You can automatically transfer photos shot with Expert RAW to Adobe Lightroom on your laptop, but only if you use standard Lightroom – personally, I prefer Lightroom Classic.
And you can also share files directly from your phone to your PC and vice versa using Samsung’s Quick Share tool. This works really well, but it’s a shame it doesn’t work with Google’s Nearby Share for increased flexibility – the lack of support there is really on Google, though. But, personally, I didn’t use this feature very much simply because I rarely need to share files between my devices – I handle most of my tasks through the web nowadays.
Your workflow may vary, and in a lot of cases, I can see just how useful this would be and, with the way Samsung has it implemented, these tools are powerful.
So what’s the verdict?
The Samsung Galaxy Book 3 Pro 360 is a stellar laptop for Galaxy smartphone owners. It gets the job done well with no major drawbacks, and the integration between phone and laptop is unparalleled on Android. More than perhaps anything else, this is where Samsung shows that it can compete with Apple on offering an ecosystem and the software that ties it all together, and it really puts a lot of Google’s efforts to shame in the wider Android space. Where Pixels are mostly focused on integrating with ChromeOS, Samsung is instead focused on Windows, which is the better platform when it comes to apps and programs. Even as the world moves to web apps being just as good as native options, there are things you just can’t fully replicate, and Windows also gives Samsung the flexibility it needs to craft experiences like this, and be a true workhorse.

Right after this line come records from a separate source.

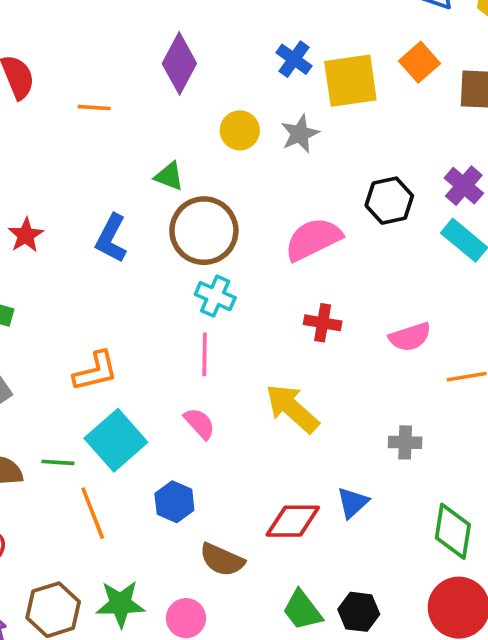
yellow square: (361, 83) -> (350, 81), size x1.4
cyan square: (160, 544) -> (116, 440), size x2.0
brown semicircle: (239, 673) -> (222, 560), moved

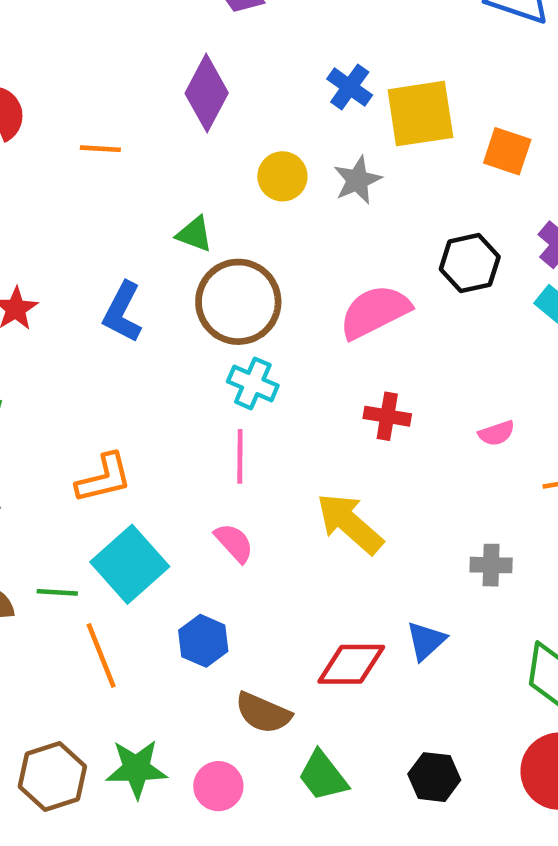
orange square: (419, 62) -> (507, 151), moved, turned -30
pink semicircle: (410, 337) -> (497, 433), size x0.7
green trapezoid: (302, 610) -> (323, 776), moved

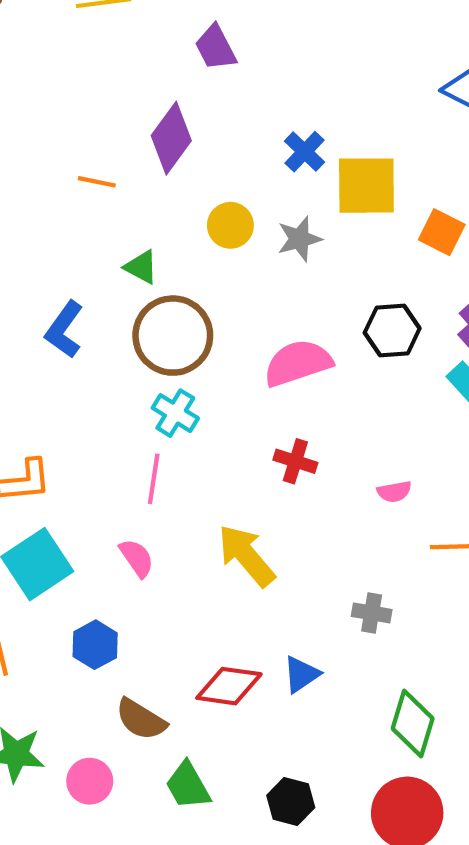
orange line: (100, 149) -> (97, 182), moved

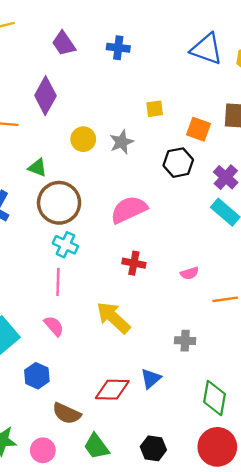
blue cross: (305, 152) -> (118, 48), moved, turned -30
yellow square: (366, 186) -> (155, 109), size x0.5
black hexagon: (392, 331) -> (178, 163), moved

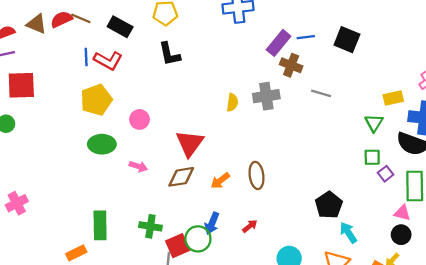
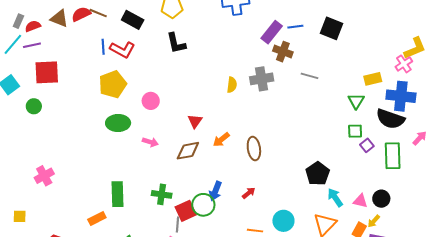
red triangle: (190, 143) -> (195, 121), size x0.6
orange arrow: (220, 181) -> (221, 140), moved
pink triangle: (402, 213) -> (360, 201), moved

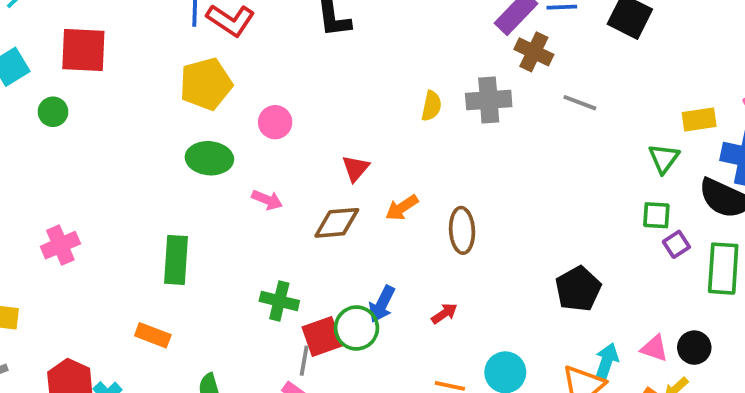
green rectangle: (117, 194) -> (176, 260), moved
cyan arrow: (335, 198) -> (606, 362), moved, turned 48
orange rectangle: (97, 219) -> (153, 335), turned 42

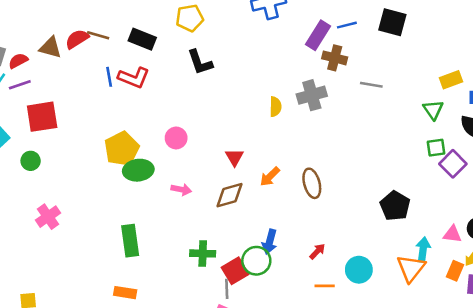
yellow pentagon: (206, 84) -> (122, 149), moved
purple square: (676, 244) -> (453, 164), size x1.5
pink cross: (60, 245) -> (48, 217), moved
red arrow: (444, 313) -> (317, 251), moved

On the whole, I’ve really come to enjoy the Galaxy Book 3 Pro 360, but it’s not necessarily a machine I’d be looking to buy. If I were looking for a laptop with these features, I’d probably skip the 2-in-1 hinge and go for the standard Galaxy Book 3 Pro. It drops the price by around $150, and has all of the same great hardware and software. The non-Pro version of the 360 is also a good option, starting at $1,299 with a smaller display and no S Pen support, but the same core specifications.
But if a huge canvas for work and tight integration with your Galaxy smartphone are what you’re looking for, I think the Galaxy Book 3 Pro 360 is a killer offer.